• EXTRACT PROVIDED:
Dec. 21, 2022 – As the Earth warms, researchers at the Ice and Climate Exploration Research Center (PSICE) at Pennsylvania State University are interested in how we can expect glaciers, those dense bodies of ice that move under their own weight, to react to a drastically changing environment.

Research group trip to Iceland in 2019 near the Sólheimajökull glacier. The whole group of collaborators in Iceland with the goal to plan future joint Antarctica work. Photos taken by Penn State professor Byron Parizek.

Extreme hurricanes and floods and increasing wildfires and drought make the impact of climate change increasingly obvious, but what happens to glaciers and ice sheets is important for the future of so many coastal cities that lie in potentially devastating floodplains.

Veteran geoscientist Richard Alley of Penn State University revealed a bleak future during the annual Comer Climate Conference this fall, one where a changing climate will affect the Earth and all of its inhabitants, not just humans, at a systemic level. The conference draws scientists from across the world sharing their latest findings and documenting the urgent need to address climate change.

Alley said to study climate science is to steep your way into worry and anxiety about the future.

But it presents solutions to those very worries as well.

“I suspect the students need a sign over the door that says, ‘We are the ark,’” Alley said. “We’re going to get through this by preserving (various) species so we can get them back out, ’cause some of them are in such deep trouble now and they’re going to need help.”

• BRIEF 1:
Quote the glacier article from "Dec. 21, 2022" to "drastically changing environment.", switching "glaciers" to "ice sheets".
• BRIEF 2:
In the records, duplicate everything from the line with "Показано з 1 по 21 з 21 (сторінок" to the line with "催を食文化と関連付け大いにアピー", both lines included, and leave out the pictures.
The records are unrelated to the glacier article.

• GIVEN DATA:
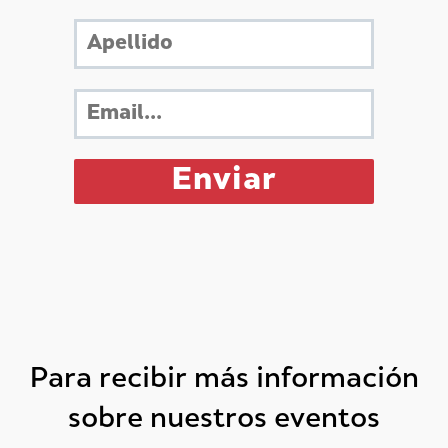
Para recibir más información
sobre nuestros eventos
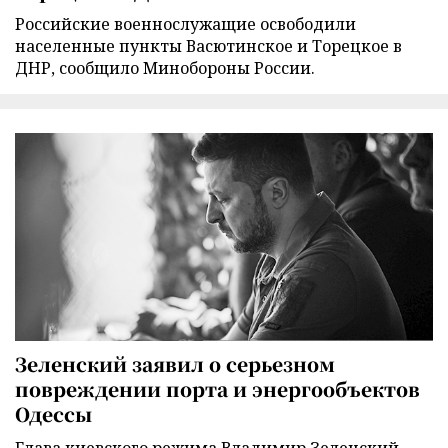
Российские военнослужащие освободили
населенные пункты Васютинское и Торецкое в
ДНР, сообщило Минобороны России.
Зеленский заявил о серьезном
повреждении порта и энергообъектов
Одессы
Глава киевского режима Владимир Зеленский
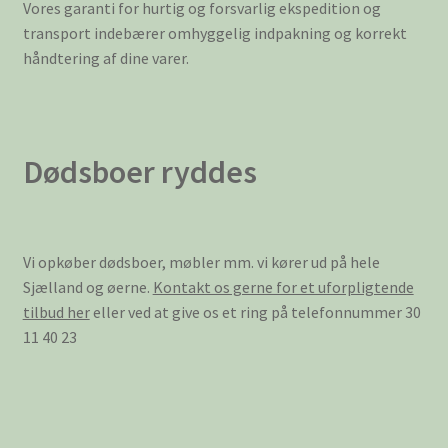
Vores garanti for hurtig og forsvarlig ekspedition og
transport indebærer omhyggelig indpakning og korrekt
håndtering af dine varer.
Dødsboer ryddes
Vi opkøber dødsboer, møbler mm. vi kører ud på hele
Sjælland og øerne.
Kontakt os gerne for et uforpligtende
tilbud her
eller ved at give os et ring på telefonnummer 30
11 40 23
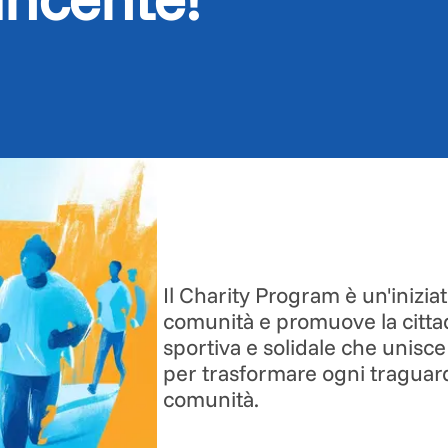
Il Charity Program è un'iniziat
comunità e promuove la cittadi
sportiva e solidale che unisc
per trasformare ogni traguard
comunità.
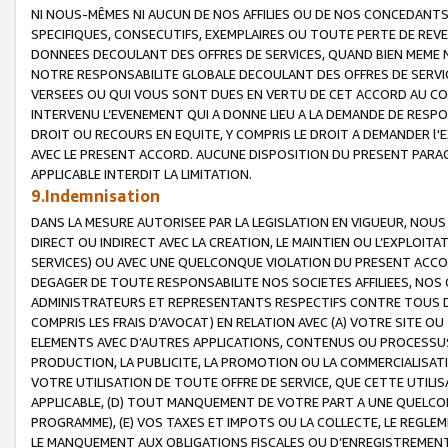
NI NOUS-MÊMES NI AUCUN DE NOS AFFILIES OU DE NOS CONCEDANT
SPECIFIQUES, CONSECUTIFS, EXEMPLAIRES OU TOUTE PERTE DE REVE
DONNEES DECOULANT DES OFFRES DE SERVICES, QUAND BIEN MEME N
NOTRE RESPONSABILITE GLOBALE DECOULANT DES OFFRES DE SERVI
VERSEES OU QUI VOUS SONT DUES EN VERTU DE CET ACCORD AU CO
INTERVENU L’EVENEMENT QUI A DONNE LIEU A LA DEMANDE DE RESP
DROIT OU RECOURS EN EQUITE, Y COMPRIS LE DROIT A DEMANDER l'
AVEC LE PRESENT ACCORD. AUCUNE DISPOSITION DU PRESENT PARAG
APPLICABLE INTERDIT LA LIMITATION.
9.Indemnisation
DANS LA MESURE AUTORISEE PAR LA LEGISLATION EN VIGUEUR, NO
DIRECT OU INDIRECT AVEC LA CREATION, LE MAINTIEN OU L’EXPLOIT
SERVICES) OU AVEC UNE QUELCONQUE VIOLATION DU PRESENT ACCO
DEGAGER DE TOUTE RESPONSABILITE NOS SOCIETES AFFILIEES, NOS 
ADMINISTRATEURS ET REPRESENTANTS RESPECTIFS CONTRE TOUS D
COMPRIS LES FRAIS D’AVOCAT) EN RELATION AVEC (A) VOTRE SITE O
ELEMENTS AVEC D’AUTRES APPLICATIONS, CONTENUS OU PROCESSUS, (
PRODUCTION, LA PUBLICITE, LA PROMOTION OU LA COMMERCIALISAT
VOTRE UTILISATION DE TOUTE OFFRE DE SERVICE, QUE CETTE UTILI
APPLICABLE, (D) TOUT MANQUEMENT DE VOTRE PART A UNE QUELCO
PROGRAMME), (E) VOS TAXES ET IMPOTS OU LA COLLECTE, LE REGLE
LE MANQUEMENT AUX OBLIGATIONS FISCALES OU D’ENREGISTREMENT 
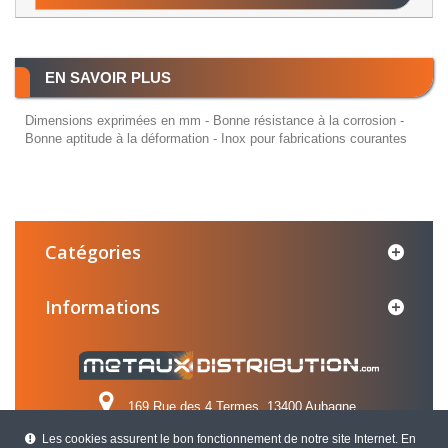
EN SAVOIR PLUS
Dimensions exprimées en mm - Bonne résistance à la corrosion -
Bonne aptitude à la déformation - Inox pour fabrications courantes
Catégories
Informations
169 Rue des 4 Termes, 13400 Aubagne
Les cookies assurent le bon fonctionnement de notre site Internet. En
Appelez-nous au :
04 42 84 31 31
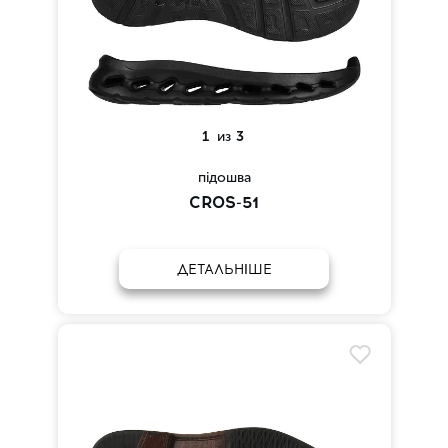
1
из
3
підошва
CROS-51
ДЕТАЛЬНІШЕ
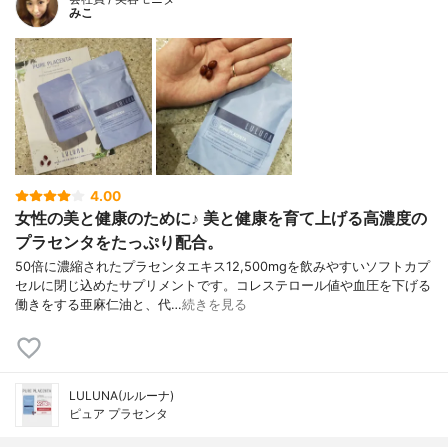
みこ
4.00
女性の美と健康のために♪ 美と健康を育て上げる高濃度の
プラセンタをたっぷり配合。
50倍に濃縮されたプラセンタエキス12,500mgを飲みやすいソフトカプ
セルに閉じ込めたサプリメントです。コレステロール値や血圧を下げる
働きをする亜麻仁油と、代…
続きを見る
​​LULUNA(ルルーナ)
ピュア プラセンタ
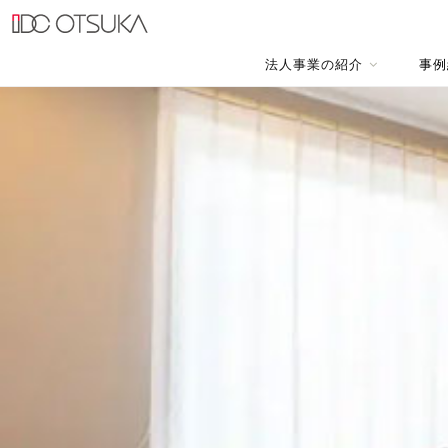
法人事業の紹介
事例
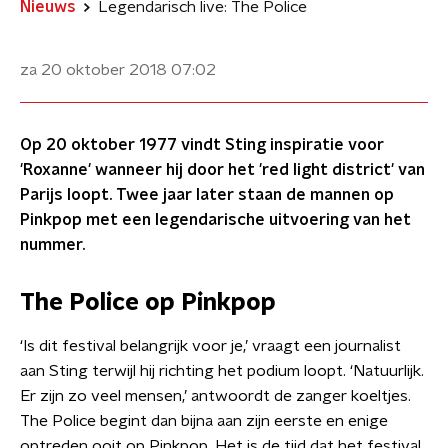
Nieuws
Legendarisch live: The Police
za 20 oktober 2018
07:02
Op 20 oktober 1977 vindt Sting inspiratie voor
'Roxanne' wanneer hij door het 'red light district' van
Parijs loopt. Twee jaar later staan de mannen op
Pinkpop met een legendarische uitvoering van het
nummer.
The Police op Pinkpop
‘Is dit festival belangrijk voor je,’ vraagt een journalist
aan Sting terwijl hij richting het podium loopt. ‘Natuurlijk.
Er zijn zo veel mensen,’ antwoordt de zanger koeltjes. ​
The Police begint dan bijna aan zijn eerste en enige
optreden ooit op Pinkpop. Het is de tijd dat het festival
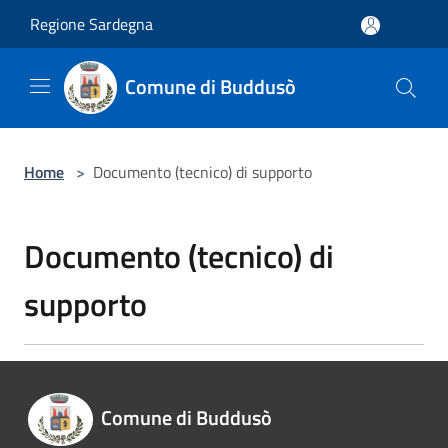
Salta al contenuto principale
Regione Sardegna
Comune di Buddusò
Home
>
Documento (tecnico) di supporto
Documento (tecnico) di
supporto
Comune di Buddusò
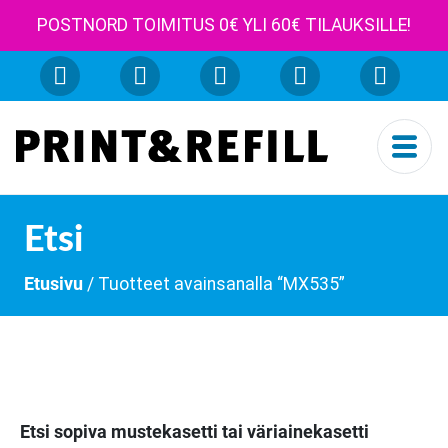
POSTNORD TOIMITUS 0€ YLI 60€ TILAUKSILLE!
Etsi
Etusivu
/ Tuotteet avainsanalla “MX535”
Etsi sopiva mustekasetti tai väriainekasetti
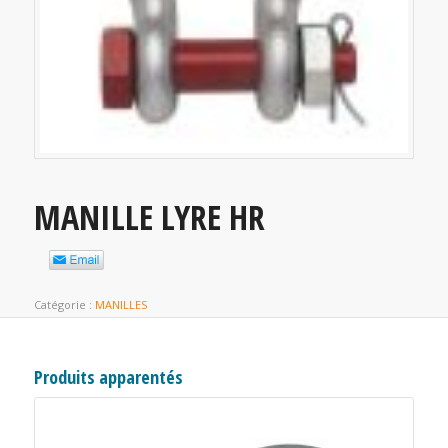
MANILLE LYRE HR
Catégorie :
MANILLES
Produits apparentés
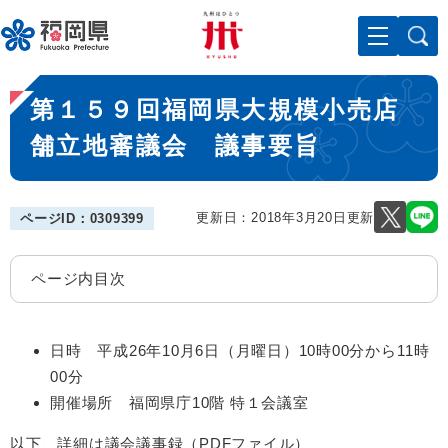
ペ
メニューを飛ばして本文へ
ー
ジ
の
本
先
第１５９回福岡県大規模小売店
文
頭
で
舗立地審議会 議事要旨
す
。
更新日：2018年3月20日更新
ページID：0309399
ページ内目次
日時 平成26年10月6日（月曜日）10時00分から11時
00分
開催場所 福岡県庁10階 特１会議室
以下、詳細は議会議事録（PDFファイル）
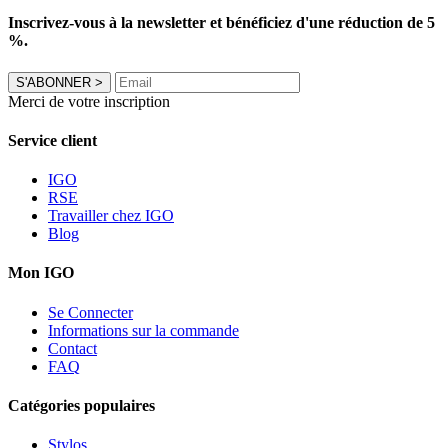
Inscrivez-vous à la newsletter et bénéficiez d'une réduction de 5
%.
S'ABONNER
>
Merci de votre inscription
Service client
IGO
RSE
Travailler chez IGO
Blog
Mon IGO
Se Connecter
Informations sur la commande
Contact
FAQ
Catégories populaires
Stylos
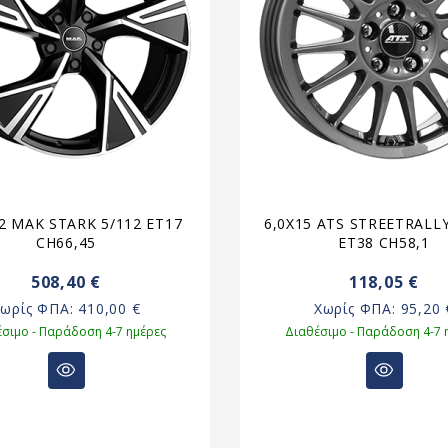
2 MAK STARK 5/112 ET17
6,0X15 ATS STREETRALLY
CH66,45
ET38 CH58,1
508,40 €
118,05 €
Χωρίς ΦΠΑ:
410,00 €
Χωρίς ΦΠΑ:
95,20 
σιμο - Παράδοση 4-7 ημέρες
Διαθέσιμο - Παράδοση 4-7 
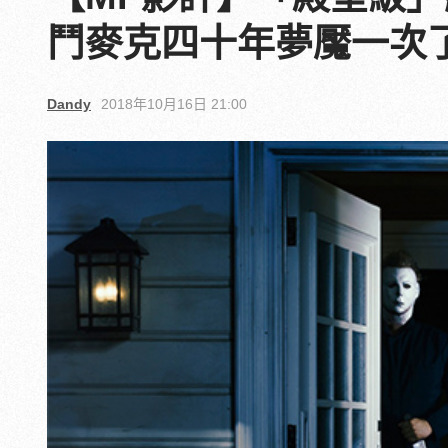
鬥麥克四十年夢魘一次
Dandy
2018年10月16日 21:00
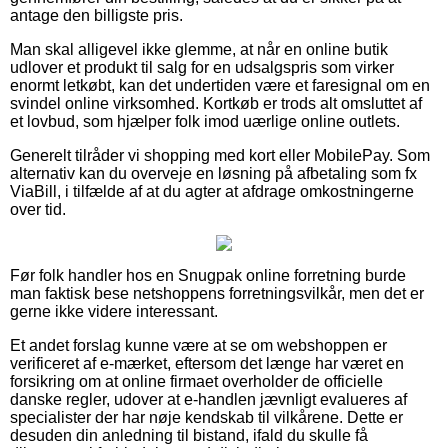
antage den billigste pris.
Man skal alligevel ikke glemme, at når en online butik
udlover et produkt til salg for en udsalgspris som virker
enormt letkøbt, kan det undertiden være et faresignal om en
svindel online virksomhed. Kortkøb er trods alt omsluttet af
et lovbud, som hjælper folk imod uærlige online outlets.
Generelt tilråder vi shopping med kort eller MobilePay. Som
alternativ kan du overveje en løsning på afbetaling som fx
ViaBill, i tilfælde af at du agter at afdrage omkostningerne
over tid.
Før folk handler hos en Snugpak online forretning burde
man faktisk bese netshoppens forretningsvilkår, men det er
gerne ikke videre interessant.
Et andet forslag kunne være at se om webshoppen er
verificeret af e-mærket, eftersom det længe har været en
forsikring om at online firmaet overholder de officielle
danske regler, udover at e-handlen jævnligt evalueres af
specialister der har nøje kendskab til vilkårene. Dette er
desuden din anledning til bistand, ifald du skulle få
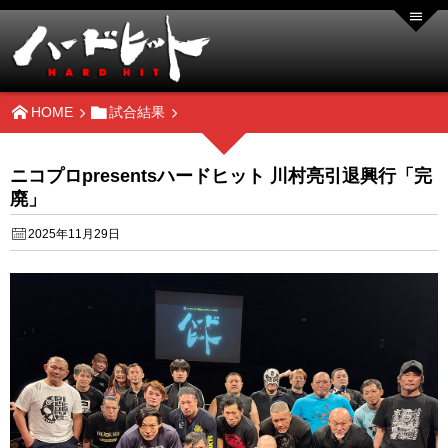
HOME
試合結果
ニコプロpresentsハードヒット 川村亮引退興行「完
廃」
2025年11月29日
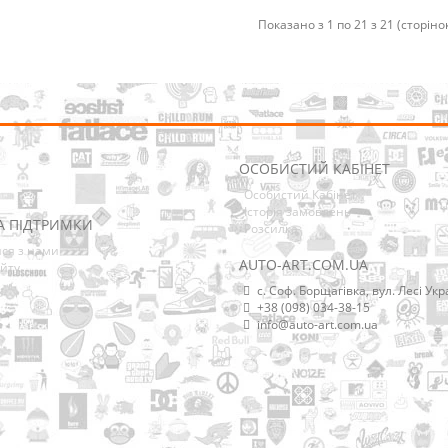
Показано з 1 по 21 з 21 (сторінок
ОСОБИСТИЙ КАБІНЕТ
Особистий Кабінет
Історія замовлень
А ПІДТРИМКИ
Розсилка
ися з нами
AUTO-ART.COM.UA
йту
с. Соф. Борщагівка, вул. Лесі Укр
+38 (098) 034-38-15
info@auto-art.com.ua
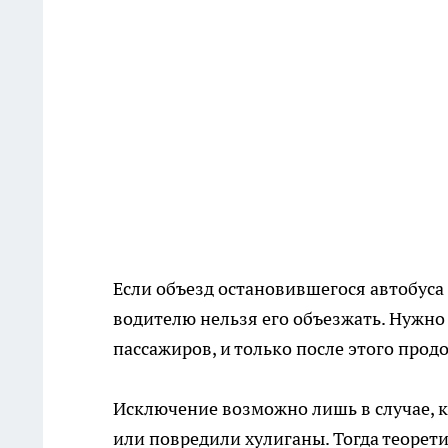
Если объезд остановившегося автобус
водителю нельзя его объезжать. Нужно
пассажиров, и только после этого про
Исключение возможно лишь в случае, ко
или повредили хулиганы. Тогда теорети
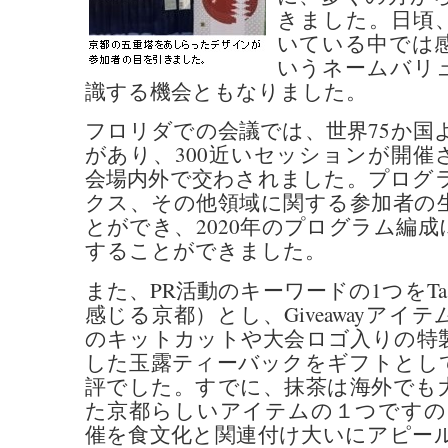
きました。日頃
いている中では
いうネームバリ
識する機会ともなりました。
フロリダでの会議では、世界75か国より
があり、300近いセッションが開催
会場内外で交わされました。プログ
クス、その他領域に関する参加者の
とができ、2020年のプログラム編
することができました。
また、PR活動のキーワードの1つをTaste 
感じる京都）とし、Giveawayアイ
のキットカットや大会ロゴ入りの特
した玉露ティーバックをギフトとし
評でした。すでに、抹茶は海外でも
た京都らしいアイテムの１つですの
催を食文化と関連付け大いにアピー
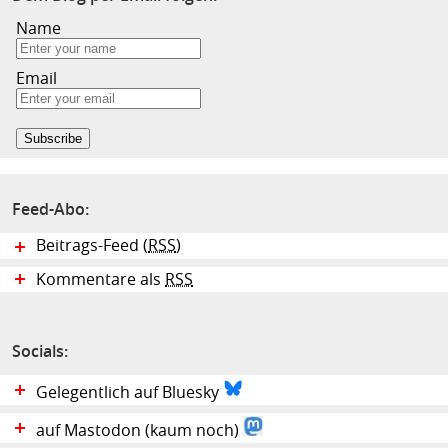
Name
Email
Feed-Abo:
Beitrags-Feed (
RSS
)
Kommentare als
RSS
Socials:
Gelegentlich auf Bluesky
auf Mastodon (kaum noch)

• REPLY 1:
Dec. 21, 2022 – As the Earth warms, researchers at the Ice and Climate Exploration Research Center (PSICE) at Pennsylvania State University are interested in how we can expect ice sheets, those dense bodies of ice that move under their own weight, to react to a drastically changing environment.

• REPLY 2:
Показано з 1 по 21 з 21 (сторінок
ОСОБИСТИЙ КАБІНЕТ
Особистий Кабінет
Історія замовлень
А ПІДТРИМКИ
Розсилка
ися з нами
AUTO-ART.COM.UA
йту
с. Соф. Борщагівка, вул. Лесі Укр
+38 (098) 034-38-15
info@auto-art.com.ua
Если объезд остановившегося автобус
водителю нельзя его объезжать. Нужно
пассажиров, и только после этого про
Исключение возможно лишь в случае, ко
или повредили хулиганы. Тогда теорети
きました。日頃
いている中では
いうネームバリ
識する機会ともなりました。
フロリダでの会議では、世界75か国より
があり、300近いセッションが開催
会場内外で交わされました。プログ
クス、その他領域に関する参加者の
とができ、2020年のプログラム編
することができました。
また、PR活動のキーワードの1つをTaste 
感じる京都）とし、Giveawayアイ
のキットカットや大会ロゴ入りの特
した玉露ティーバックをギフトとし
評でした。すでに、抹茶は海外でも
た京都らしいアイテムの１つですの
催を食文化と関連付け大いにアピー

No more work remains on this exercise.